A notable increase in Mousterian occupation sites and Neandertal remains is documented in MIS 3 (Mellars, 1999; Van Andel et al., 2003; Smith et al., 2017), with numerous Neandertal fossils falling within the time range estimated for Banyoles (Higham et al., 2014). However, by around 40 ka, the Neandertals start to disappear from the archaeological and fossil records (Van Andel et al., 2003; Ahern et al., 2013; Smith, 2013; Higham et al., 2014), and the latter half of the Late Pleistocene saw the appearance of H. sapiens in Europe.

Although a potentially much earlier H. sapiens fossil has been reported from Apidima in Greece by 210 ka (Harvati et al., 2019), the earliest fossil evidence for H. sapiens from the Late Pleistocene was recently suggested at the Grotte Mandrin in France dating to between 56.8 and 51.7 ka (Slimak et al., 2022). Other, slightly younger European early H. sapiens fossils, include fragmentary specimens from Bacho Kiro cave (Bulgaria; Hublin et al., 2020), a partial cranium from Peştera cu Oase (Romania), some isolated teeth from the Grotta del Cavallo (Italy) and the cranium from Zlatý Kůň (Czechia) and the fragmentary maxilla from Kent's Cavern (England; Benazzi et al., 2011; Higham et al., 2011, 2014; Prüfer et al., 2021). All these early H. sapiens specimens likely overlap chronologically with the younger age estimate for Banyoles, and recent genetic evidence suggests that ancestral populations of H. sapiens potentially arrived much earlier than MIS 3 (Meyer et al., 2016; Posth et al., 2017; Petr et al., 2020).

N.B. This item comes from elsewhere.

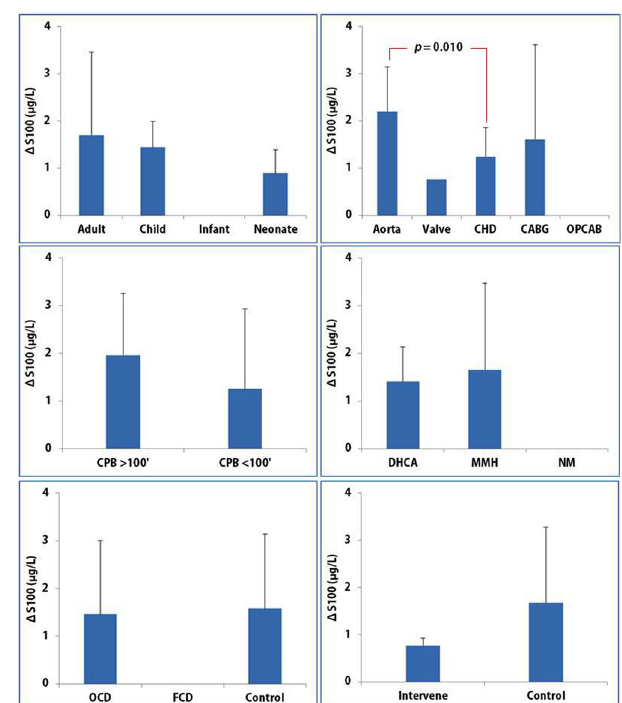
Fig. 2 - An inter-subgroup comparison of serum S100 at T and T . Fig. 3 - An inter-subgroup comparison of serum ΔS100 at T 2 7 CABG=Coronary artery bypass; CHD=Congenital heart defect; CABG=Coronary artery bypass; CHD=Congenital heart defect; DHCA=Deep hypothermia circulatory arrest; FCD=Functional DHCA= Deep hypothermia circulatory arrest; FCD=Functional cerebral damage; MMH=Mild-moderate hypothermia; cerebral damage; MMH=Mild-moderate hypothermia; NM=Normothermia; OCD=Organic cerebral damage; OPCAB=Off- NM=Normothermia; OCD=Organic cerebral damage; OPCAB=Off- pump coronary artery bypass; T =At the end of cardiopulmonary pump coronary artery bypass 2 bypass; T =24 hours after cardiopulmonary bypass 7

Our understanding of the significance of Banyoles has been hampered by several factors. The lack of any archaeological context means behavioral inferences are difficult to draw for this individual, and the precise chronology of the specimen has been an open question for most of the past century. In addition, the extreme tooth wear in this individual also limits useful taxonomic information from the dentition. Fortunately, the chronology of the specimen has much improved, and, although still imprecise, clearly indicates a Late Pleistocene age, likely falling within MIS 3–4. Thus, a Middle Pleistocene age can be ruled out for Banyoles, and this means the most appropriate comparisons for the specimen are with other contemporary hominins in Late Pleistocene Europe and perhaps southwest Asia. As the long and complex history of the taxonomic placement of Banyoles demonstrates, new methodological approaches are necessary to shed further light on this enigmatic specimen.